Les premières victimes du massacre étaient des membres du VDP, un groupe composé de volontaires civils qui reçoivent une formation militaire de deux semaines et sont déployés pour soutenir la contre-insurrection.

« Un certain nombre de groupes d’autodéfense disparates sont apparus après que la situation sécuritaire a commencé à se détériorer en 2015 », a expliqué Quidleur. « Ces groupes ont été institutionnalisés en 2020 avec la création du VDP, et ont été chargés d’appuyer l’armée régulière sur des missions de renseignement et opérationnelles.

Alors que le VDP a obtenu des succès significatifs dans certaines régions, de nombreux analystes disent qu’ils ont également exposé la population civile à des représailles. “Depuis février, les djihadistes mènent une guerre ouverte contre le VDP”, a déclaré Savadogo.

« On peut y voir un cycle de vendettas. A Solhan, le poste VDP a été attaqué puis des civils massacrés parce qu’ils étaient considérés comme complices », a ajouté Quidelleur. « Certains VDP eux-mêmes ont pu se rendre coupables d’actes contre des populations accusées de collaboration ou avoir des liens familiaux avec des djihadistes.

Savadogo pointe ce qu’il appelle une « guerre d’influence » entre la filiale d’Al-Qaïda et le groupe État islamique dans la zone des trois frontières. Contrairement à d’autres attaques, les assaillants de Solhan visaient à la fois des hommes et des femmes, des jeunes et des adultes.

« Peut-être que ce massacre de civils est une manœuvre de l’État islamique pour discréditer al-Qaïda, qui opère dans la région », a-t-il déclaré.

Quelle qu’en soit la raison, les civils sont de plus en plus ciblés au Burkina Faso. Le siège de Solhan avait été précédé quelques heures plus tôt par un autre raid sur le village de Tadaryat, au cours duquel au moins 14 personnes, dont un militaire civil, avaient été tuées.

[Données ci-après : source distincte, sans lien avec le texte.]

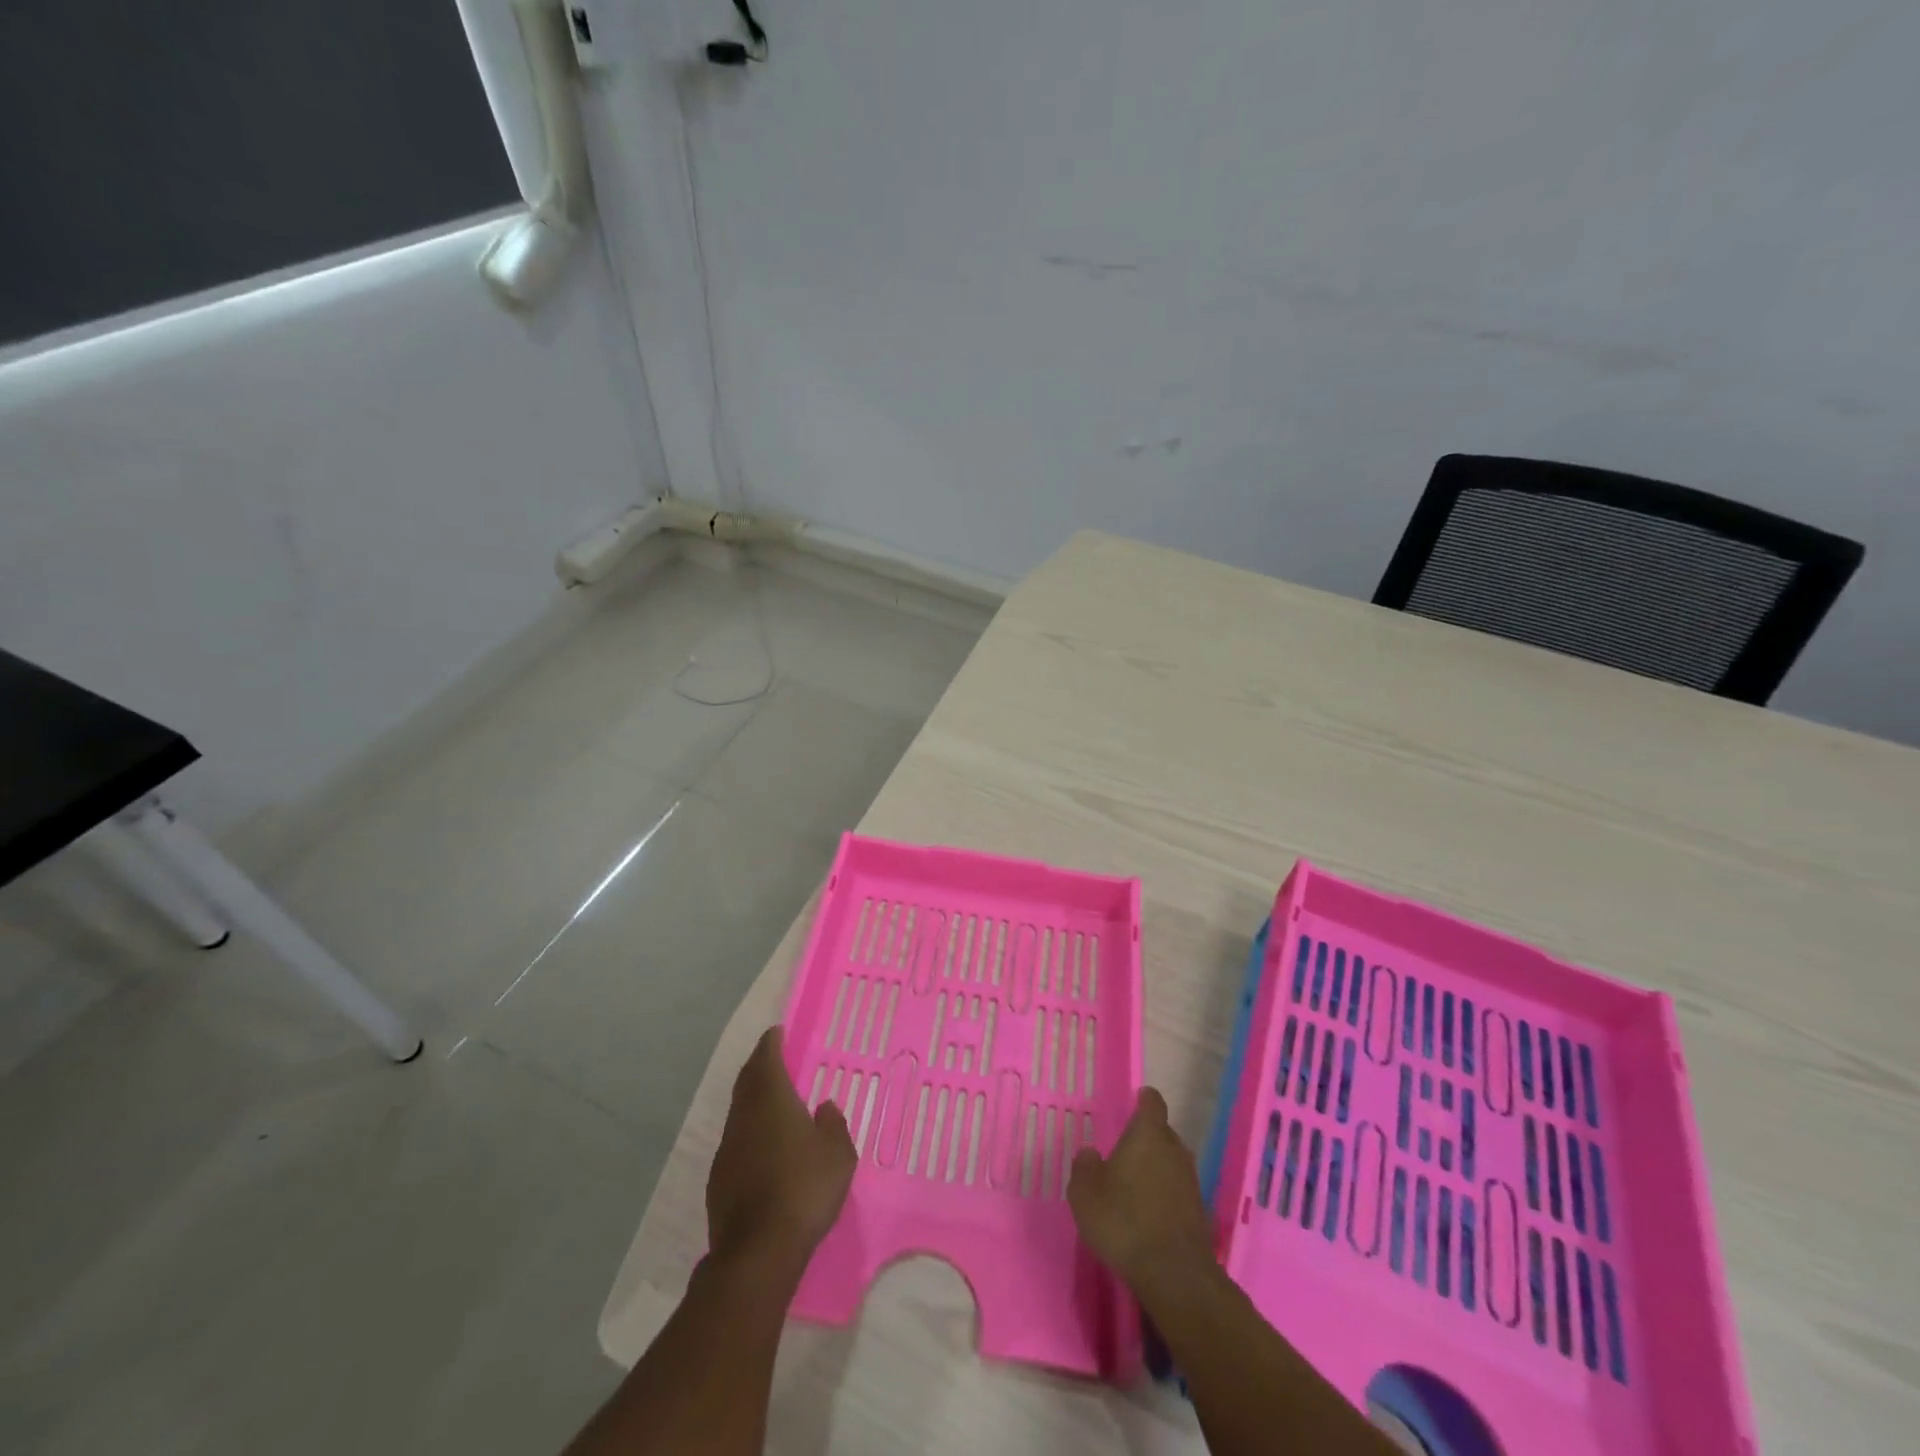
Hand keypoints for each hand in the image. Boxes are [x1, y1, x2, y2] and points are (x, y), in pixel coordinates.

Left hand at [706, 1027, 856, 1279]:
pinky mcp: (719, 1180)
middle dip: (758, 1066)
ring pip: (739, 1111)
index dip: (771, 1043)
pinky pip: (736, 1141)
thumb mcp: (837, 1154)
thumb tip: (824, 1107)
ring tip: (770, 1100)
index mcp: (771, 1100)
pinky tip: (762, 1146)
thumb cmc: (804, 1190)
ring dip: (752, 1099)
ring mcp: (727, 1149)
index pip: (766, 1059)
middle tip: (771, 1058)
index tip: (776, 1032)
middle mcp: (744, 1117)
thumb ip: (833, 1124)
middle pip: (747, 1081)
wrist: (758, 1252)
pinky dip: (748, 1131)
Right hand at [1067, 1087, 1214, 1298]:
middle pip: (1163, 1133)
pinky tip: (1149, 1214)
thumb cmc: (1123, 1221)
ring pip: (1172, 1163)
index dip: (1144, 1100)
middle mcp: (1174, 1150)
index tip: (1137, 1100)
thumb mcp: (1085, 1194)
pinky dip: (1166, 1195)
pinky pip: (1178, 1191)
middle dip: (1148, 1138)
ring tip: (1135, 1185)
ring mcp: (1191, 1181)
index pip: (1152, 1103)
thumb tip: (1090, 1153)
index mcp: (1148, 1135)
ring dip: (1157, 1168)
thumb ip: (1084, 1167)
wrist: (1174, 1275)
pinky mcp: (1199, 1212)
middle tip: (1126, 1150)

Une semaine plus tôt, quatre personnes – dont deux membres du VDP – avaient été tuées lors de deux autres attaques dans la même zone.

« À partir de 2019 et 2020, après avoir visé des symboles de l’État, les djihadistes ont commencé à attaquer des civils parce que certains d’entre eux sont armés et considérés comme des combattants », a déclaré Savadogo.

Depuis 2015, les violences djihadistes ont fait plus de 1 400 morts et déplacé plus d’un million au Burkina Faso.

Cet article a été traduit de l’original en français.